'''
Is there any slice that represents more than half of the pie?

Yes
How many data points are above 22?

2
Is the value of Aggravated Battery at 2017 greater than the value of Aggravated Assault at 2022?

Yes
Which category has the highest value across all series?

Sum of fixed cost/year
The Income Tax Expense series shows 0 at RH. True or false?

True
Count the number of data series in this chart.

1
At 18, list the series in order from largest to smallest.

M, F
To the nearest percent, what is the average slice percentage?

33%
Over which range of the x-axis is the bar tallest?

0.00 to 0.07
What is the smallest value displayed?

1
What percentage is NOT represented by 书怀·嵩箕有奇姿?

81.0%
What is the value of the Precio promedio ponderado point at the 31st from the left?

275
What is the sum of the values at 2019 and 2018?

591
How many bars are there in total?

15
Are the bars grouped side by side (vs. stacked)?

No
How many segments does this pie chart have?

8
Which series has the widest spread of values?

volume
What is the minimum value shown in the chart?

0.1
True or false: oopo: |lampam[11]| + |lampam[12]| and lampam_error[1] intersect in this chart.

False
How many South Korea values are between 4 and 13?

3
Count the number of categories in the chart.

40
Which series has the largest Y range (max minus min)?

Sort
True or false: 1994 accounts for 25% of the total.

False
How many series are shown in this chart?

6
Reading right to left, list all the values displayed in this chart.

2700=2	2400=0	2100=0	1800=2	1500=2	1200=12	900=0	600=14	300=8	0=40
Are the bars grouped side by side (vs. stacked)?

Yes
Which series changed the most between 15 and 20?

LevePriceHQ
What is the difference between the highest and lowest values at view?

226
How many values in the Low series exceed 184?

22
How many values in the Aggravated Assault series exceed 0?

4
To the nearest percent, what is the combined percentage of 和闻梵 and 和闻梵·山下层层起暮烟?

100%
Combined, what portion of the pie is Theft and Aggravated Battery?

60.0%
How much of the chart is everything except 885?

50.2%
'''
Please write out every one of the rows above again, word for word, with nothing added, dropped, or changed.

- OUTPUT FOR THIS TASK
Is there any slice that represents more than half of the pie?

Yes
How many data points are above 22?

2
Is the value of Aggravated Battery at 2017 greater than the value of Aggravated Assault at 2022?

Yes
Which category has the highest value across all series?

Sum of fixed cost/year
The Income Tax Expense series shows 0 at RH. True or false?

True
Count the number of data series in this chart.

1
At 18, list the series in order from largest to smallest.

M, F
To the nearest percent, what is the average slice percentage?

33%
Over which range of the x-axis is the bar tallest?

0.00 to 0.07
What is the smallest value displayed?

1
What percentage is NOT represented by 书怀·嵩箕有奇姿?

81.0%
What is the value of the Precio promedio ponderado point at the 31st from the left?

275
What is the sum of the values at 2019 and 2018?

591
How many bars are there in total?

15
Are the bars grouped side by side (vs. stacked)?

No
How many segments does this pie chart have?

8
Which series has the widest spread of values?

volume
What is the minimum value shown in the chart?

0.1
True or false: oopo: |lampam[11]| + |lampam[12]| and lampam_error[1] intersect in this chart.

False
How many South Korea values are between 4 and 13?

3
Count the number of categories in the chart.

40
Which series has the largest Y range (max minus min)?

Sort
True or false: 1994 accounts for 25% of the total.

False
How many series are shown in this chart?

6
Reading right to left, list all the values displayed in this chart.

2700=2	2400=0	2100=0	1800=2	1500=2	1200=12	900=0	600=14	300=8	0=40
Are the bars grouped side by side (vs. stacked)?

Yes
Which series changed the most between 15 and 20?

LevePriceHQ
What is the difference between the highest and lowest values at view?

226
How many values in the Low series exceed 184?

22
How many values in the Aggravated Assault series exceed 0?

4
To the nearest percent, what is the combined percentage of 和闻梵 and 和闻梵·山下层层起暮烟?

100%
Combined, what portion of the pie is Theft and Aggravated Battery?

60.0%
How much of the chart is everything except 885?

50.2%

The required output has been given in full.